Directions for this task: Write out every line of text in the records below as a JSON list of strings, one string for each line, with blank lines skipped. Leave the pictures out.

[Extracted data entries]
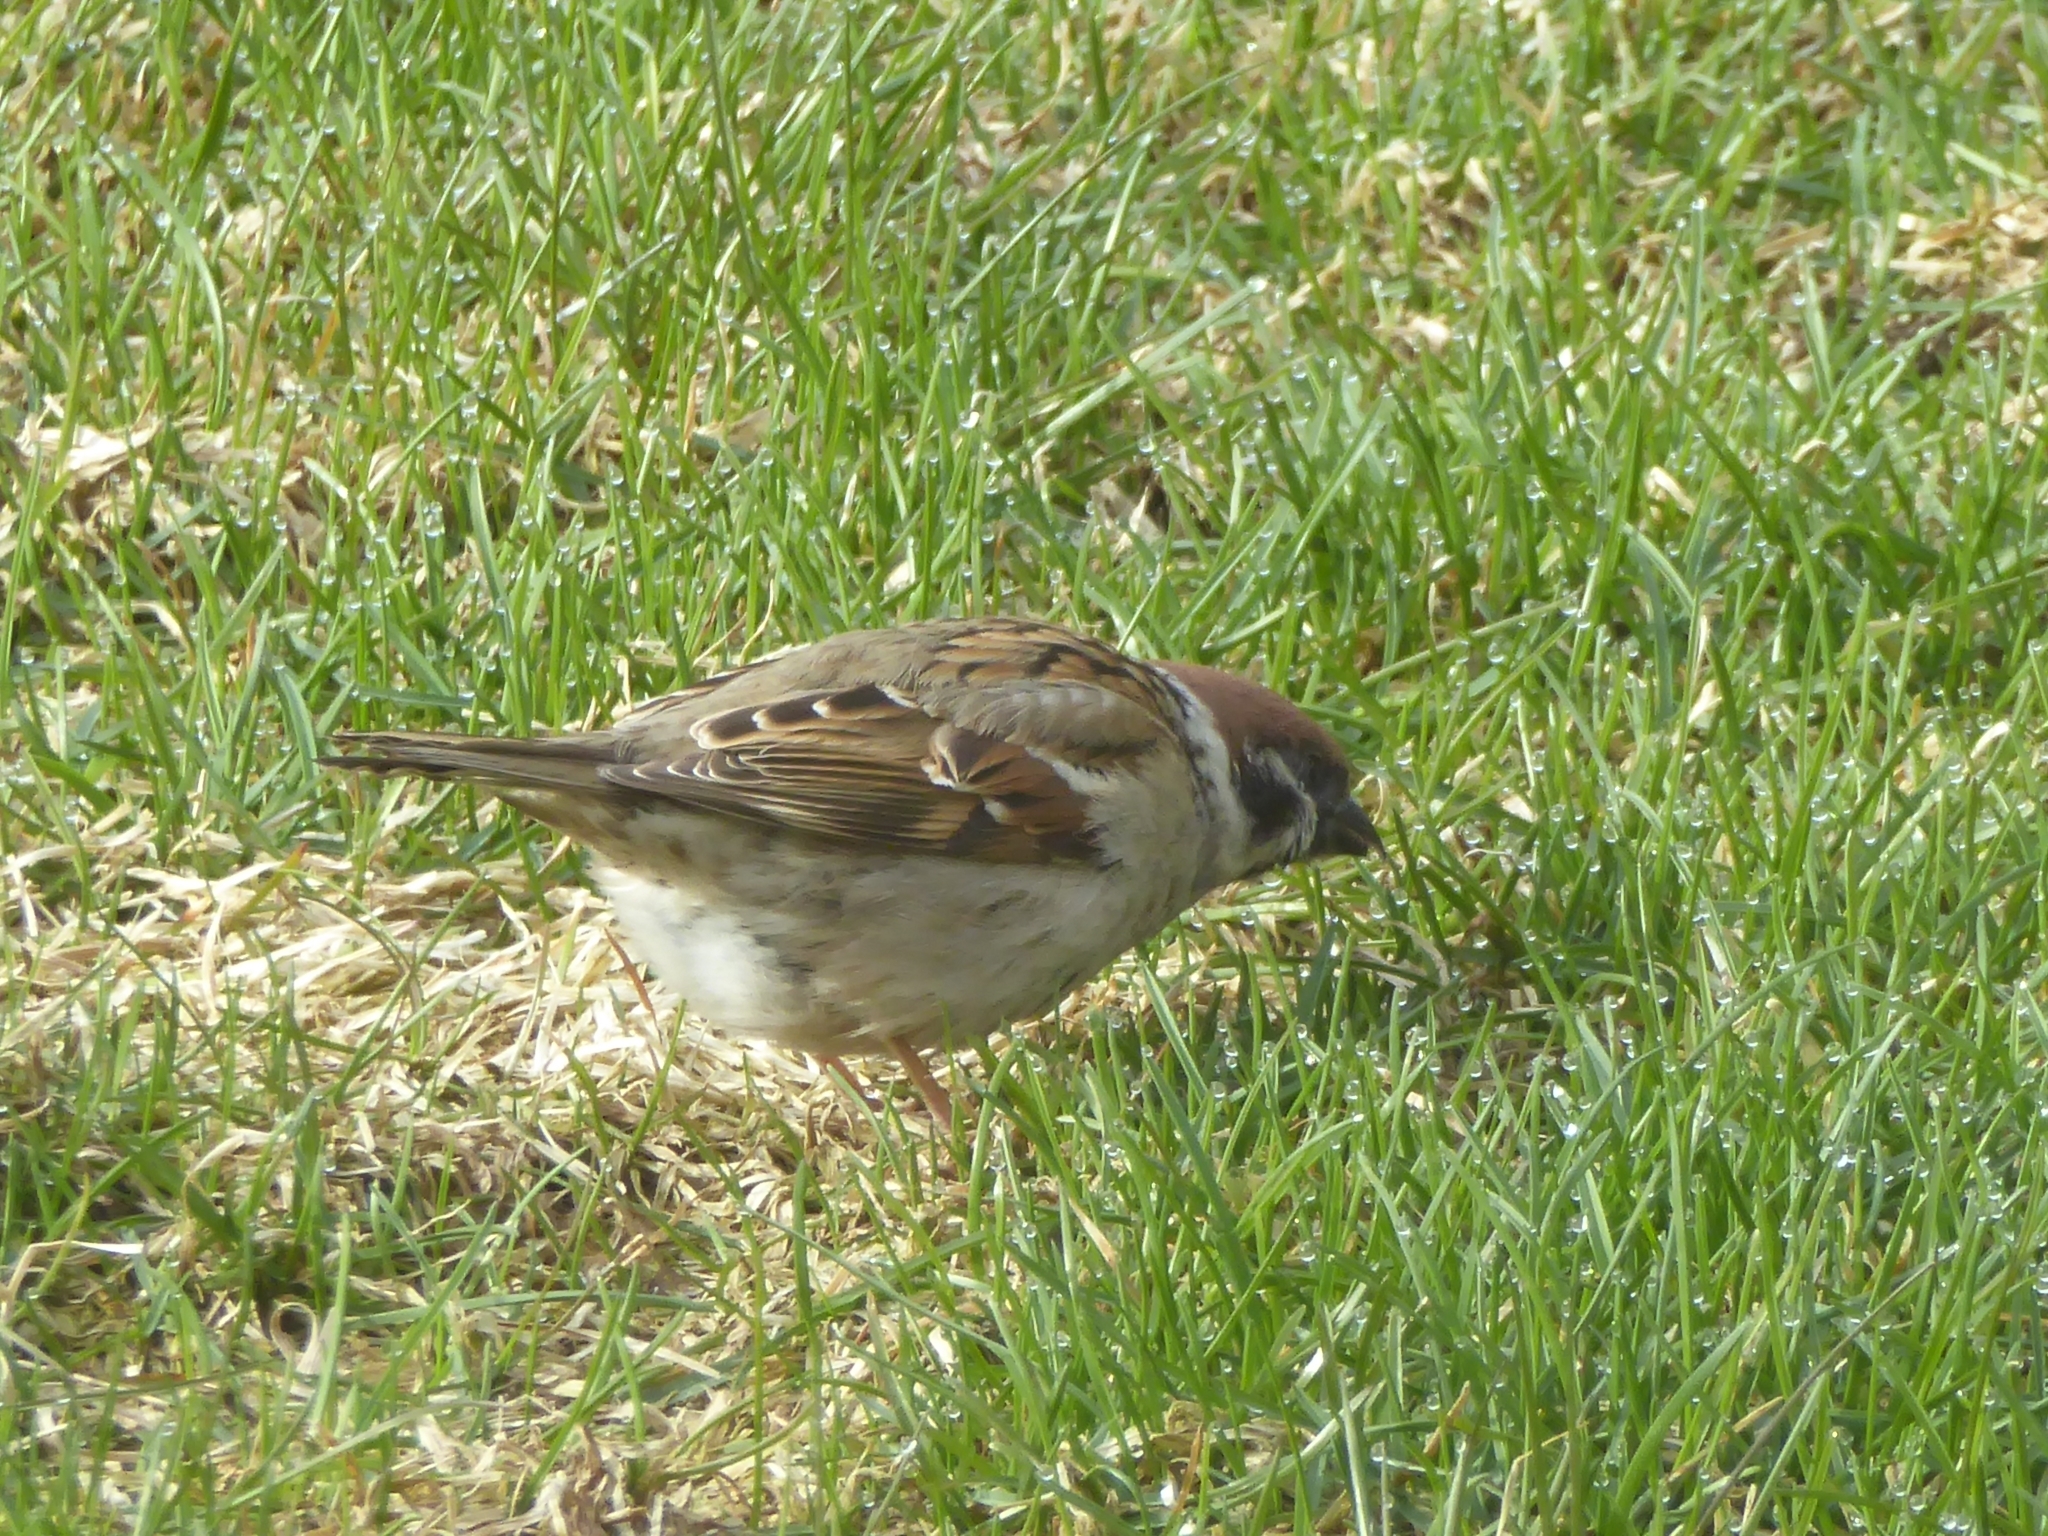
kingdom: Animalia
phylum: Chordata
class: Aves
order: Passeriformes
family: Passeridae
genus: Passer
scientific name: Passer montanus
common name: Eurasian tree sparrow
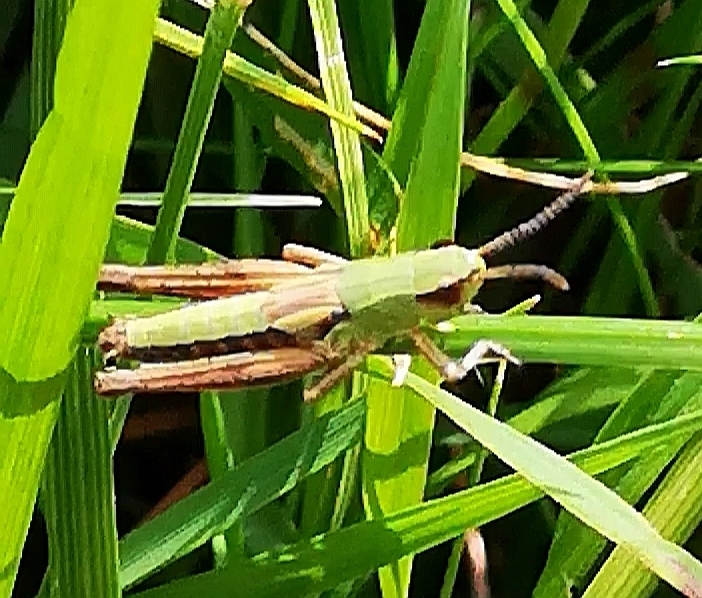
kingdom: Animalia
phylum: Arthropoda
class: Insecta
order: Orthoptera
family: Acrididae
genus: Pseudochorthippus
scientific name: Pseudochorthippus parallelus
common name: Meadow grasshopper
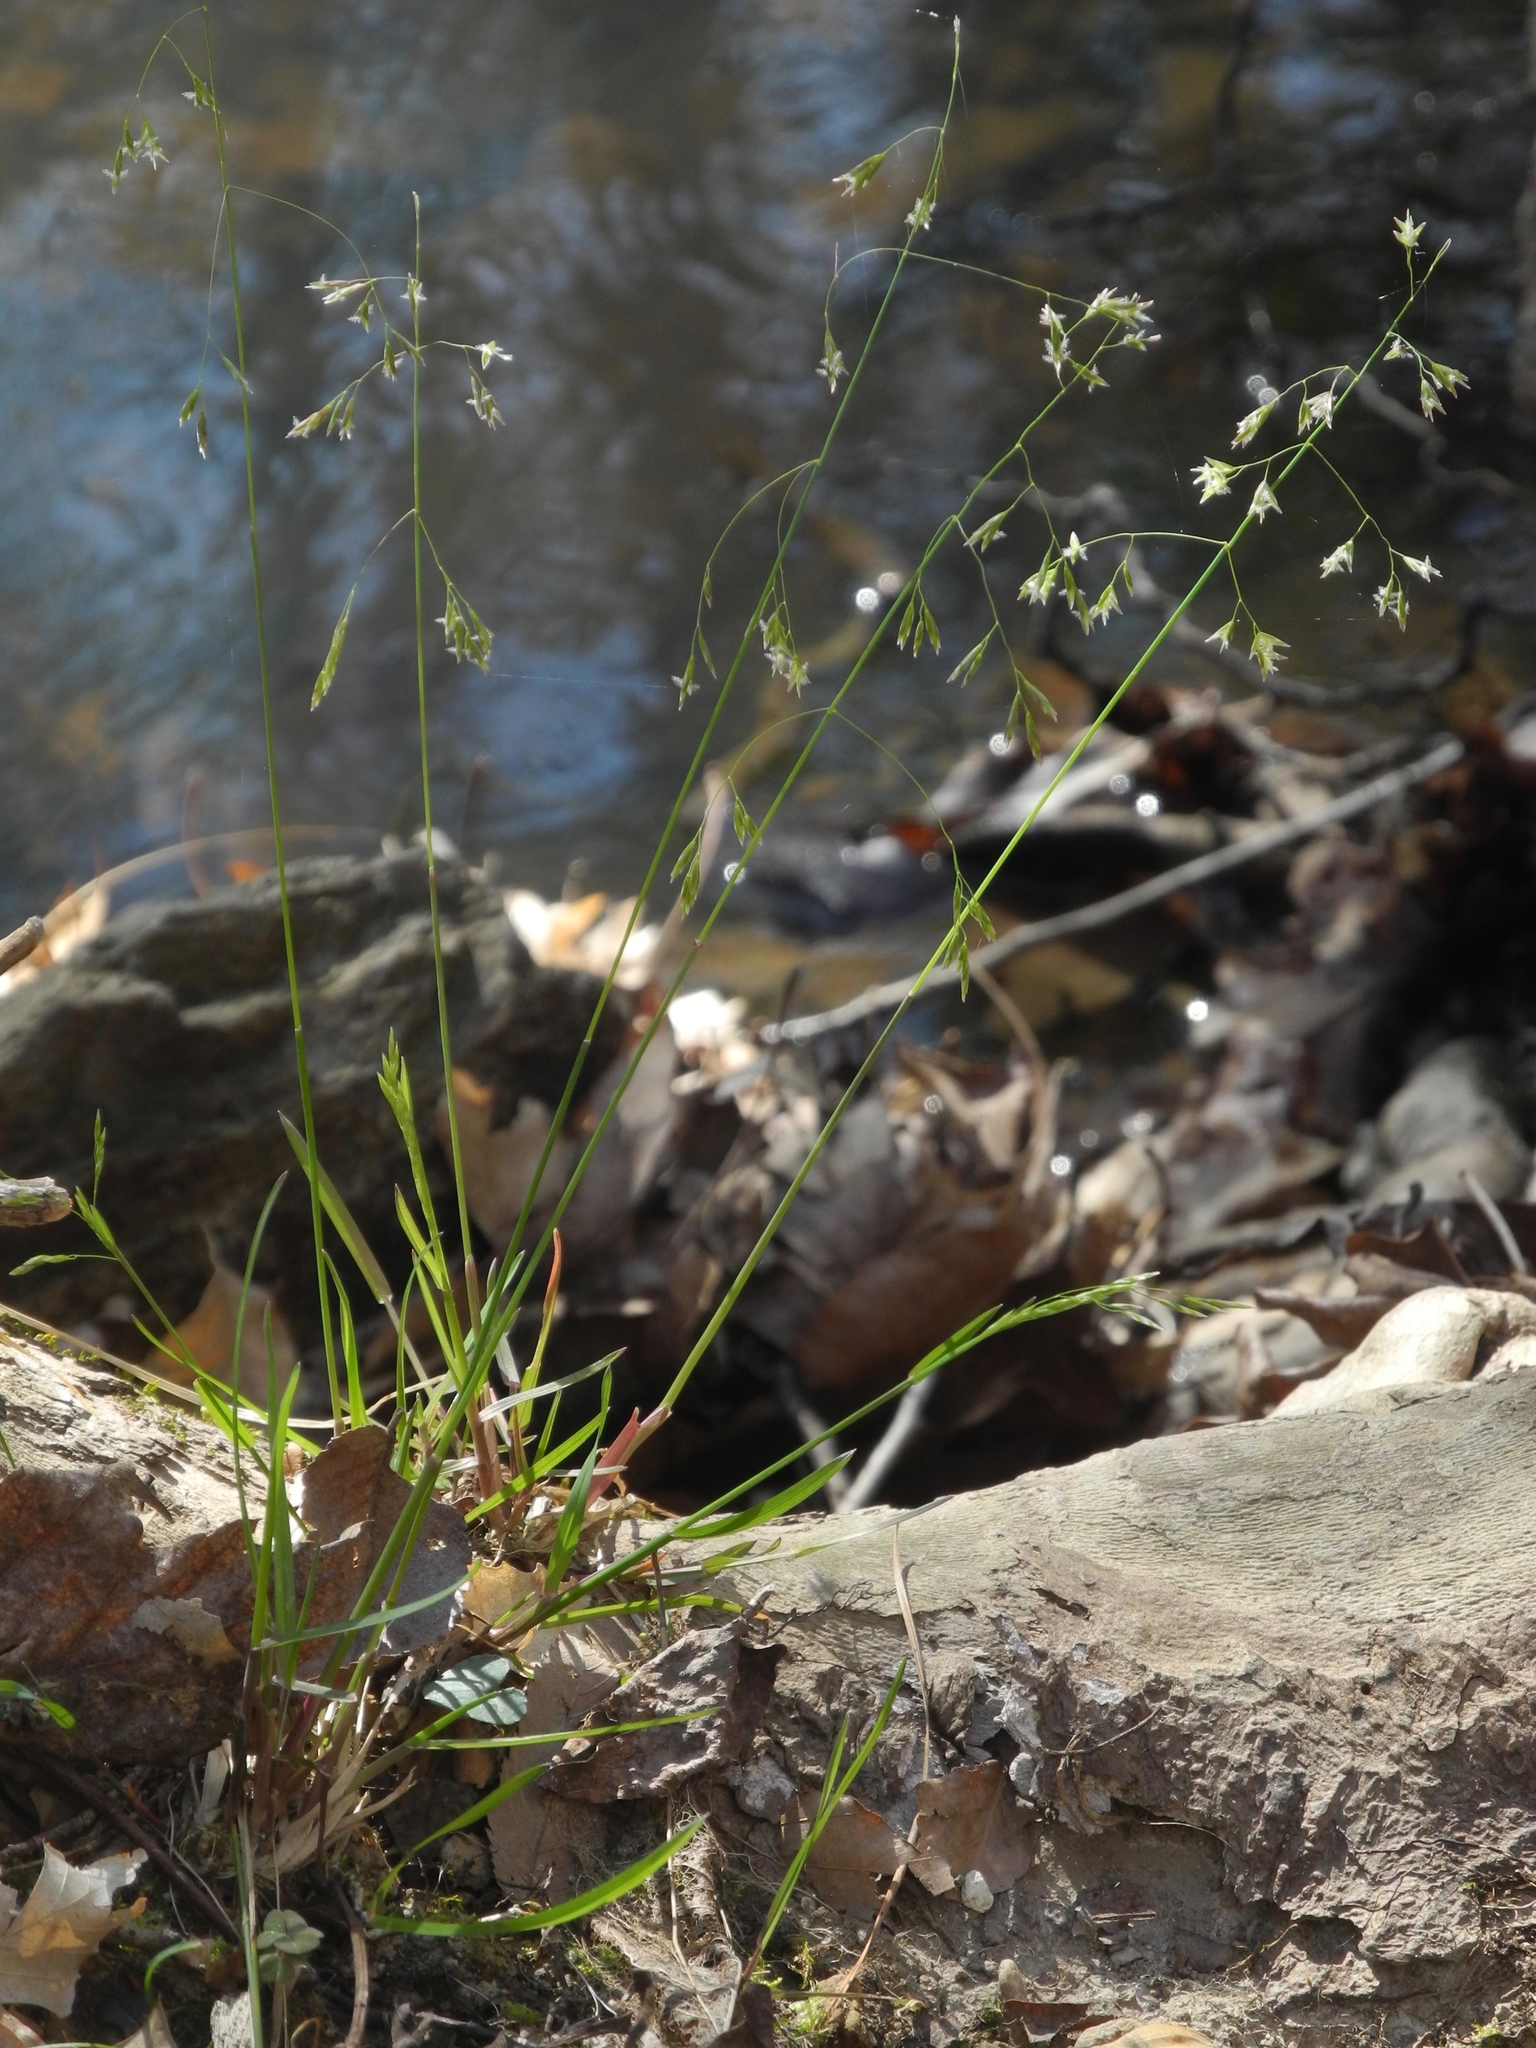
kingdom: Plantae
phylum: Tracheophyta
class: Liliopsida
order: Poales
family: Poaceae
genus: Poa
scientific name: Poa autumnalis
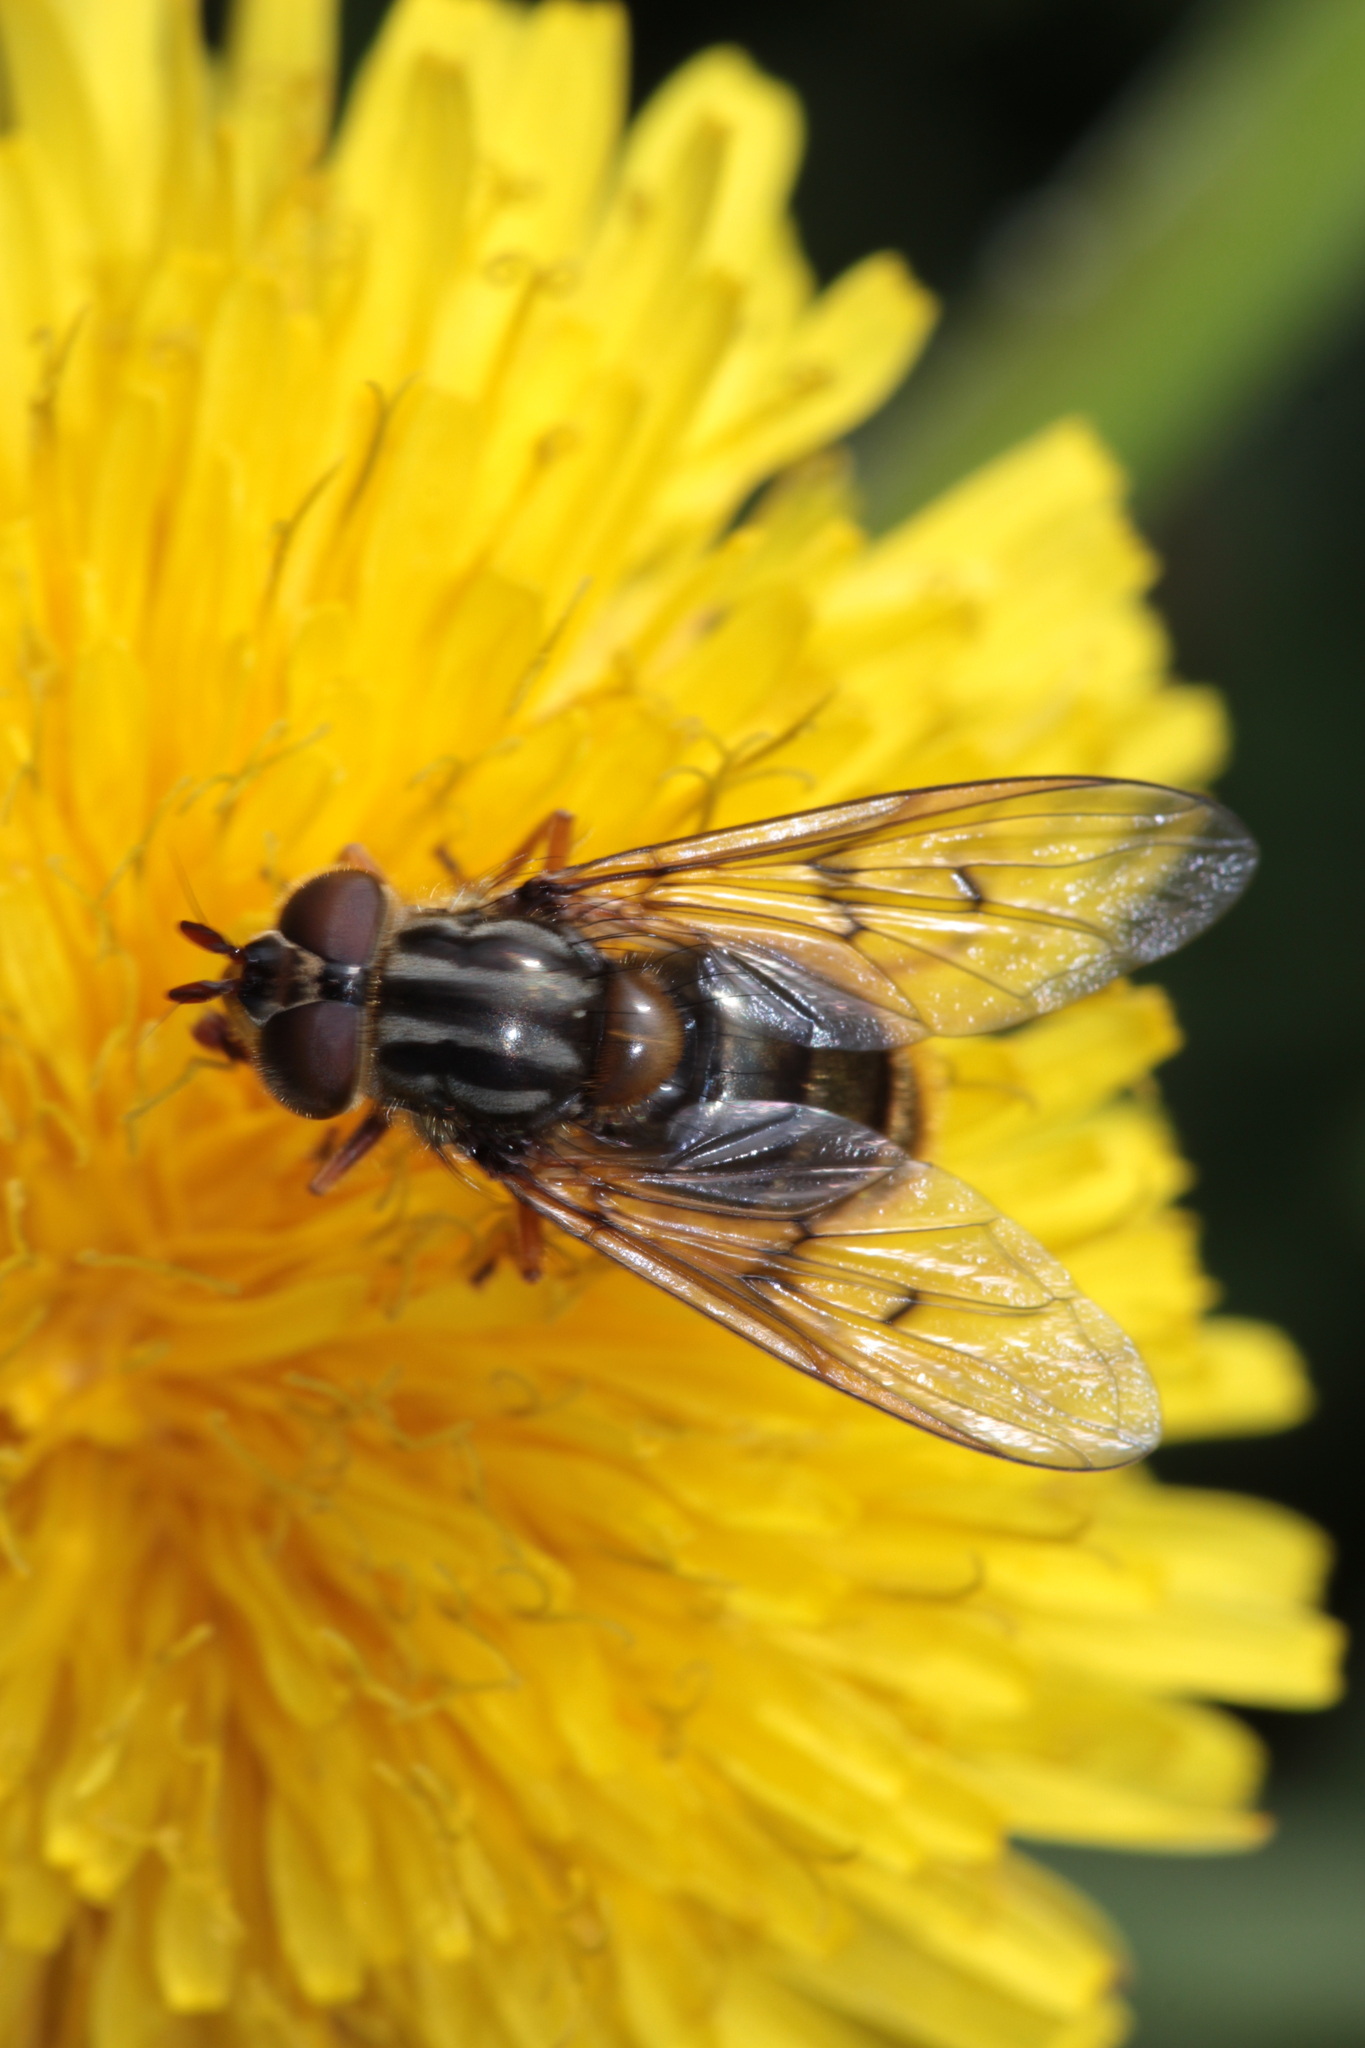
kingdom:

Complete response:
[
  "kingdom: Animalia",
  "phylum: Chordata",
  "class: Aves",
  "order: Passeriformes",
  "family: Passeridae",
  "genus: Passer",
  "scientific name: Passer montanus",
  "common name: Eurasian tree sparrow",
  "kingdom: Animalia",
  "phylum: Arthropoda",
  "class: Insecta",
  "order: Orthoptera",
  "family: Acrididae",
  "genus: Pseudochorthippus",
  "scientific name: Pseudochorthippus parallelus",
  "common name: Meadow grasshopper",
  "kingdom: Plantae",
  "phylum: Tracheophyta",
  "class: Liliopsida",
  "order: Poales",
  "family: Poaceae",
  "genus: Poa",
  "scientific name: Poa autumnalis",
  "kingdom:"
]